Guardian readers revealed their favourite European street art

“Deviant” works by artists including Picasso and Warhol are back on display in Tehran

A mural by a Jewish refugee in Catholic church has been saved from destruction

Little Nicolas and New Yorker illustrator Jean-Jacques Sempé has died

Masterpiece of the week

Anthony van Dyck, William Feilding, 1st Earl of Denbigh, oil on canvas, National Gallery, London, England, Great Britain.

William Feilding, 1st Earl of Denbigh, by Anthony van Dyck, c 1633-34
This is a very early painting of British colonialism in India. It was not painted there but in Britain after this prominent courtier of Charles I returned from a visit to some of the first bases of the East India Company, founded in 1600 to rival Spain, Portugal and Holland in the global spice trade.

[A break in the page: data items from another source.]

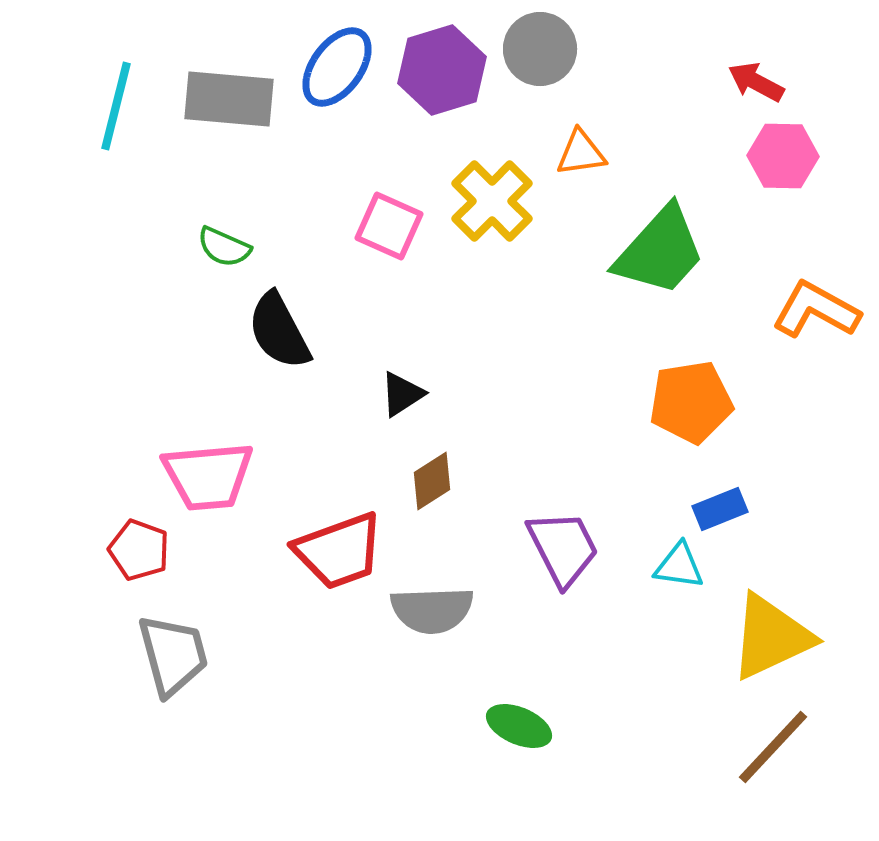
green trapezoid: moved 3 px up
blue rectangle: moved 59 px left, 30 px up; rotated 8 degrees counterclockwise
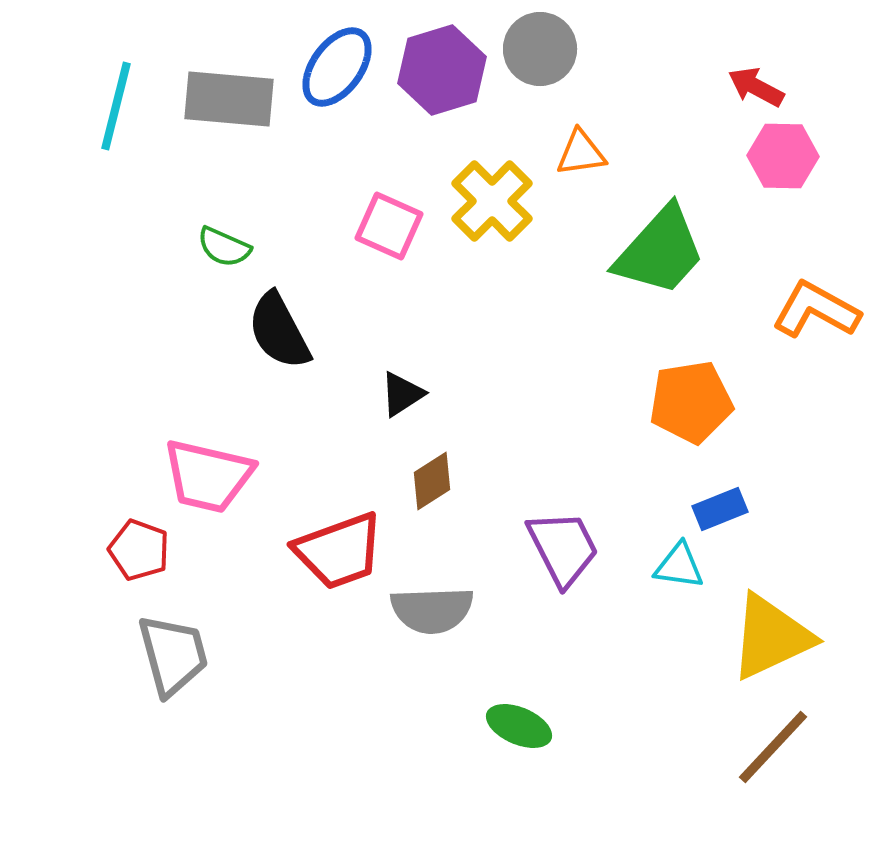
red arrow: moved 5 px down
pink trapezoid: rotated 18 degrees clockwise
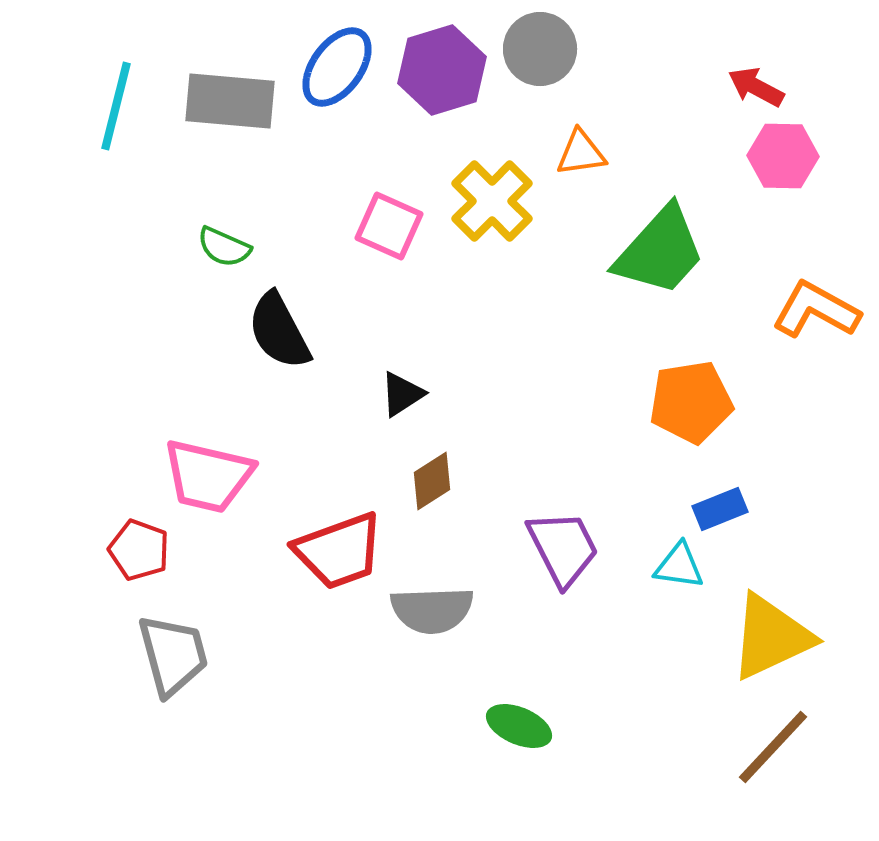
gray rectangle: moved 1 px right, 2 px down
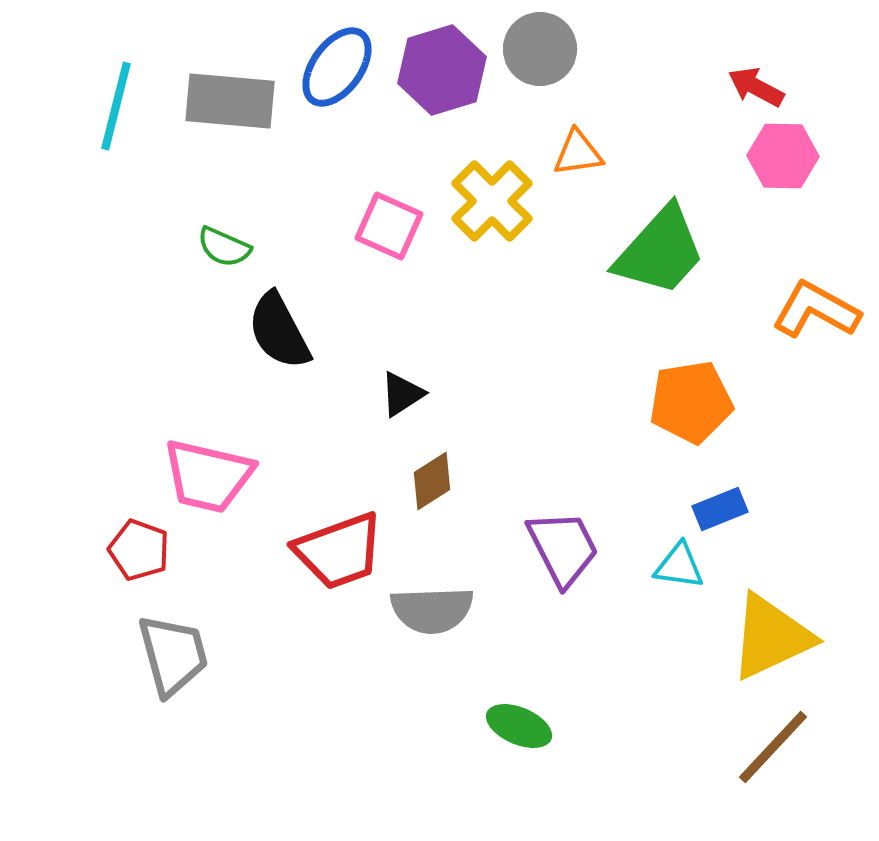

Anticipating later East India Company habits, Feilding wears Indian dress. But there’s no doubting the power relationship between Britain and India, so early in their shared history, that’s suggested here: Van Dyck emphatically poses Feilding’s Indian servant as a deferential inferior. If you are starting to dislike the 1st Earl of Denbigh, fear not, he was later to die, like so many of Van Dyck’s sitters, in the English civil war.